Irreführende Überschrift: Karl Lauterbach hat nicht gesagt, dass Intensivstationen „nie überlastet“ waren
Während der Corona-Pandemie sind einige Intensivstationen in Deutschland an ihre Grenzen gestoßen, es waren aber nie gleichzeitig alle Intensivstationen deutschlandweit überlastet. Das teilte das Gesundheitsministerium im Februar mit – die Bild-Zeitung berichtete darüber. Doch die Überschrift des Bild-Artikels sorgte für Diskussionen.
Mitte Februar titelte die Bild: „Lauterbach: Intensivstationen waren nie überlastet“ – online und in der gedruckten Zeitung. In Sozialen Netzwerken wurde der Bericht schnell aufgegriffen und verbreitet. Einige Nutzer interpretierten die Überschrift als Beleg, dass Lauterbachs Warnung vor einer Überlastung von Intensivstationen eine Lüge gewesen sei. In vielen Beiträgen ist nur ein Screenshot oder Foto der Überschrift zu sehen. Manche verlinken auch den Bild-Artikel, der Inhalt ist jedoch kostenpflichtig.
Die Überschrift des Bild-Artikels ist ohne Kontext irreführend: Einerseits wirkt es so, als stamme die Aussage von Lauterbach persönlich – das ist nicht der Fall, sie stammt aus einer schriftlichen Anfrage von Wolfgang Kubicki (FDP) an das Gesundheitsministerium, ob es seit Mai 2021 „eine systemische Überlastung des Gesundheitswesens“ gegeben habe.
Darauf antwortete das Ministerium unter anderem, die Belastung der Krankenhäuser sei regional unterschiedlich; im Frühjahr und Herbst 2021 sei es regional zu einer Überlastung der Intensivstationen gekommen. „Eine deutschlandweite, regional gleichzeitige Überlastung aller verfügbaren ITS-Kapazitäten, die eine systemische Unterversorgung von intensivpflichtigen Covid-19-Fällen oder deren strategische Verlegung ins Ausland bedeutet hätte, trat nicht ein.“
Diese Informationen finden sich auch in dem Bild-Artikel, allerdings erst ab dem vierten Absatz im Text – wer Bild nicht abonniert hat, kann diesen Teil nicht lesen.

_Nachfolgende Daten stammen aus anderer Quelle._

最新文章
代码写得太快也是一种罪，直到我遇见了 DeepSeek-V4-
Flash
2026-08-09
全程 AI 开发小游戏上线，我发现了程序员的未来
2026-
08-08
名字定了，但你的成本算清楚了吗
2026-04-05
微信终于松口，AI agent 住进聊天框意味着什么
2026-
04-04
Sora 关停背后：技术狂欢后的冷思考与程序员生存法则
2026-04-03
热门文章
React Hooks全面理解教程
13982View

Intensivstationen waren während der Pandemie überlastet – aber nicht überall gleichzeitig in Deutschland
Wir haben auf unsere schriftliche Anfrage keine Antwort der Bild erhalten, doch die Redaktion äußerte sich gegenüber Übermedien: Nach Ansicht der Redaktion lege die Artikelüberschrift nicht nahe, dass Bundesminister Lauterbach selbst diese Aussage getroffen habe; Anführungszeichen seien nicht gesetzt worden. Stattdessen lege der Artikel nahe, dass die Aussage Karl Lauterbach zuzuordnen sei, da sie aus seinem Ministerium komme.
Eine Sprecherin des Bundesgesundheitsministeriums (BMG) schrieb uns zu dem Artikel: „Bild suggeriert, das Gesundheitswesen sei nicht überlastet gewesen. Das ist schlicht falsch. Die Antwort des BMG auf die parlamentarische Frage von MdB Kubicki gibt das nicht her.“ Die Situation sei „dramatisch“ gewesen. Dazu erhielten wir eine Kopie der Antwort des Gesundheitsministeriums an Kubicki (PDF, Download).
Die Bild-Redaktion erklärte laut Übermedien, im Text werde das vollständige Zitat explizit wiedergegeben. „Wie Sie wissen, werden Überschriften in sämtlichen Zeitungen (…) zugespitzt und gekürzt, so auch hier. Bild hat nicht geschrieben ‚Alle Intensivstationen waren nie überlastet‘ bzw. ‚Keine Intensivstation war überlastet.‘“ Die Überschrift verfälsche nichts.
Der Bild-Bericht zitiert – hinter der Paywall – zwei Punkte aus der Antwort des Gesundheitsministeriums, die Kontext zum Thema „Überlastung“ liefern:
- Im Frühjahr und im Herbst 2021 hätten wegen regionaler Engpässe Patienten innerhalb Deutschlands verlegt werden müssen.
- Auf dem Höhepunkt der vierten Welle (Herbst 2021) hätten bis zu 70 Prozent der Intensivbereiche teilweise oder vollständig eingeschränkten Betrieb gemeldet.
Auch Medienberichte von Herbst 2021 zeigen: Teils wurden Patientinnen und Patienten per Helikopter in andere Städte geflogen.